Viele Jahre nach dem Tode des Komponisten sprach einer seiner Söhne von der „beträchtlichen Menge an unvollendeten Orgelwerken“, die sein Vater hinterlassen habe. Es ist anzunehmen, dass das Voluntary: Grave and Andante (1872), Andante in C (1871) und Andante e-moll (1877) zu dieser Sammlung gehörten. Sie erschienen zwar alle drei in den Siebzigern, gehören aber stilistisch eher in die dreißiger und vierziger Jahre und dürften vor ihrer Publikation nur aufgefrischt worden sein. Wie in vielen seiner Werke, so bedient sich Wesley auch in den Andantes e-moll und C-dur älterer Materialien: Das erstgenannte Stück geht auf das damals noch unveröffentlichte Anthem „ To my request and earnest cry“ zurück, im zweiten wird das „Trio“ des Choral Song verwendet.

Über Wesleys letzten Jahren lagen die Schatten einer zunehmenden Desillusionierung und des immer schlechteren Gesundheitszustandes. Andererseits konnte er sich in Devon über die neue Freundschaft mit dem praktischen Arzt Dr. Linnington Ash freuen. Dieser hatte den Einbau eines Carillons in der Pfarrkirche von Holsworthy finanziert, und Wesley komponierte dazu zwei Melodien. Diese benutzte er später für An Air Composed for Holsworthy Church Bells (1874). Die einfachen, klar konturierten Texturen und anspruchslosen Harmonien zeitigten ein melodisches Stück, das alle Merkmale von Wesleys „Spätstil“ erkennen lässt und bis heute zu seinen beliebtesten Orgelwerken gehört.

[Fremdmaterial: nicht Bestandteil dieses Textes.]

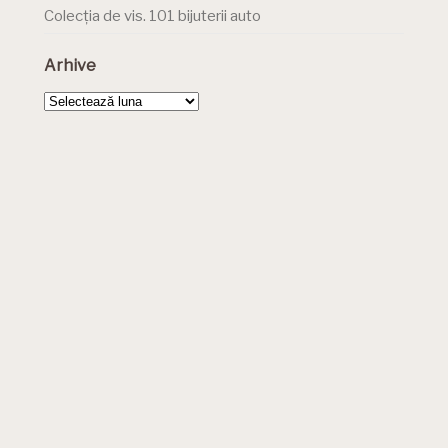
Colecția de vis. 101 bijuterii auto
Arhive
Arhive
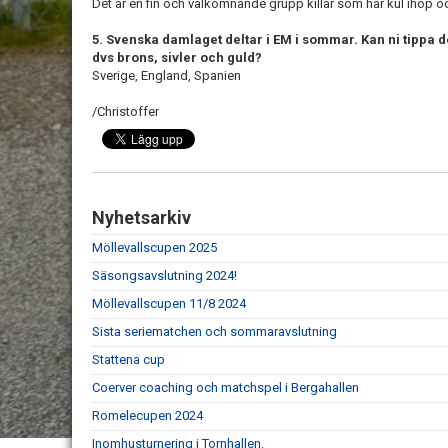
Det är en fin och välkomnande grupp killar som har kul ihop och 
5. Svenska damlaget deltar i EM i sommar. Kan ni tippa d
dvs brons, sivler och guld?
Sverige, England, Spanien
/Christoffer
Nyhetsarkiv
Möllevallscupen 2025
Säsongsavslutning 2024!
Möllevallscupen 11/8 2024
Sista seriematchen och sommaravslutning
Stattena cup
Coerver coaching och matchspel i Bergahallen
Romelecupen 2024
Inomhusturnering i Tornhallen.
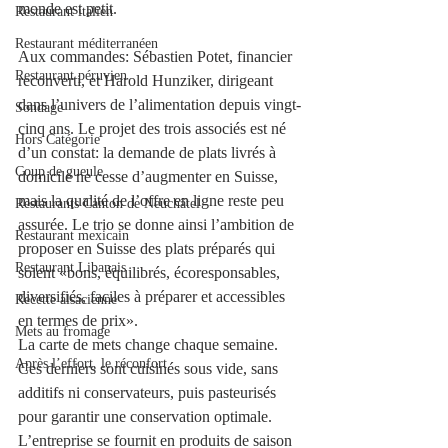
monde est petit.  
Restaurant italien
Restaurant méditerranéen
Aux commandes: Sébastien Potet, financier 
Restaurant péruvien
reconverti, et Harold Hunziker, dirigeant 
dans l’univers de l’alimentation depuis vingt-
Sondage
cinq ans. Le projet des trois associés est né 
Hors Catégorie
d’un constat: la demande de plats livrés à 
Coup de gueule
domicile ne cesse d’augmenter en Suisse, 
mais la qualité de l’offre en ligne reste peu 
Restaurants Canton de Neuchâtel
assurée. Le trio se donne ainsi l’ambition de 
Restaurant mexicain
proposer en Suisse des plats préparés qui 
Restaurant Libanais
soient «bons, équilibrés, écoresponsables, 
diversifiés, faciles à préparer et accessibles 
Recette alsacienne
en termes de prix».
Mets au fromage
La carte de mets change chaque semaine. 
Après l’effort, le réconfort.
Ces derniers sont cuisinés sous vide, sans 
additifs ni conservateurs, puis pasteurisés 
pour garantir une conservation optimale. 
L’entreprise se fournit en produits de saison 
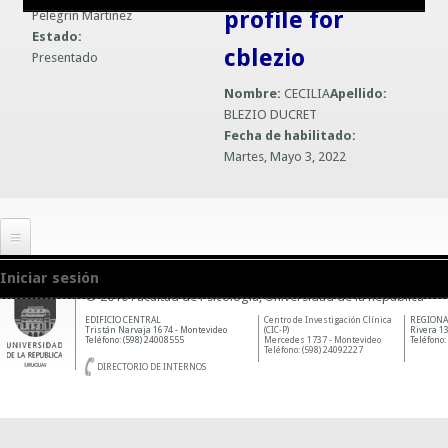
profile for
Pelegrin Martinez
Guías prácticas o proyectos
Información sobre SPAM y Phising
Estado:
cblezio
Presentado
Guías UCO
Nombre:
CECILIA
Apellido:
BLEZIO DUCRET
Fecha de habilitado:
Martes, Mayo 3, 2022
Iniciar sesión
© 2010 Facultad de Psicología, Universidad de la República
EDIFICIO CENTRAL
Centro de Investigación Clínica
REGIONA
Tristán Narvaja 1674 - Montevideo
(CIC-P)
Rivera 13
Teléfono: (598) 24008555
Mercedes 1737 - Montevideo
Teléfono:
Teléfono: (598) 24092227
DIRECTORIO DE INTERNOS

Wenngleich Wesleys Beitrag zur Entwicklung der englischen Orgelmusik bedauerlicherweise sehr klein ist, so ist er doch von beträchtlicher Bedeutung, und das nicht zuletzt, weil er als einziger großer Komponist in einer Zeit wirkte, als der Charakter des heimischen Instruments und die Musik, die dafür geschrieben wurde, sich radikal veränderten. Als solcher bereitete er der Renaissance der Orgelmusik im späten 19. und frühen 20. Jahrhundert den Weg, und auf diese Weise fungierte er als Bindeglied zwischen seinem Vater auf der einen und Komponisten wie Stanford, Elgar und Howells auf der andern Seite. Vor allem aber ist seine Musik das Erzeugnis eines bemerkenswerten musikalischen Verstands, und als solche wird sie stets einen Ehrenplatz im Repertoire einnehmen.